Dataset items
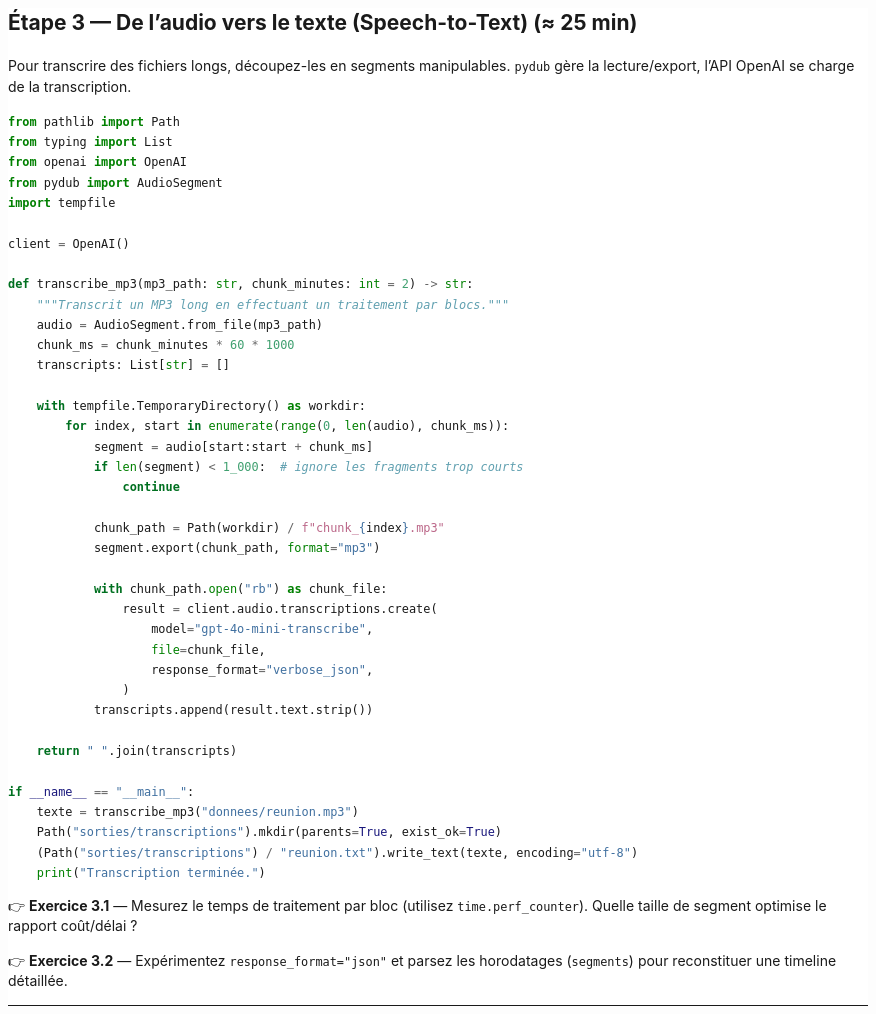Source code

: ## Étape 3 — De l’audio vers le texte (Speech-to-Text) (≈ 25 min)

Pour transcrire des fichiers longs, découpez-les en segments manipulables. `pydub` gère la lecture/export, l’API OpenAI se charge de la transcription.

```python
from pathlib import Path
from typing import List
from openai import OpenAI
from pydub import AudioSegment
import tempfile

client = OpenAI()

def transcribe_mp3(mp3_path: str, chunk_minutes: int = 2) -> str:
    """Transcrit un MP3 long en effectuant un traitement par blocs."""
    audio = AudioSegment.from_file(mp3_path)
    chunk_ms = chunk_minutes * 60 * 1000
    transcripts: List[str] = []

    with tempfile.TemporaryDirectory() as workdir:
        for index, start in enumerate(range(0, len(audio), chunk_ms)):
            segment = audio[start:start + chunk_ms]
            if len(segment) < 1_000:  # ignore les fragments trop courts
                continue

            chunk_path = Path(workdir) / f"chunk_{index}.mp3"
            segment.export(chunk_path, format="mp3")

            with chunk_path.open("rb") as chunk_file:
                result = client.audio.transcriptions.create(
                    model="gpt-4o-mini-transcribe",
                    file=chunk_file,
                    response_format="verbose_json",
                )
            transcripts.append(result.text.strip())

    return " ".join(transcripts)

if __name__ == "__main__":
    texte = transcribe_mp3("donnees/reunion.mp3")
    Path("sorties/transcriptions").mkdir(parents=True, exist_ok=True)
    (Path("sorties/transcriptions") / "reunion.txt").write_text(texte, encoding="utf-8")
    print("Transcription terminée.")
```

👉 **Exercice 3.1** — Mesurez le temps de traitement par bloc (utilisez `time.perf_counter`). Quelle taille de segment optimise le rapport coût/délai ?

👉 **Exercice 3.2** — Expérimentez `response_format="json"` et parsez les horodatages (`segments`) pour reconstituer une timeline détaillée.

---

→ EXERCISE DETAILS
Look through the entries above. Copy out every line holding the word "with".

→ RESULT BELOW
    with tempfile.TemporaryDirectory() as workdir:
            with chunk_path.open("rb") as chunk_file:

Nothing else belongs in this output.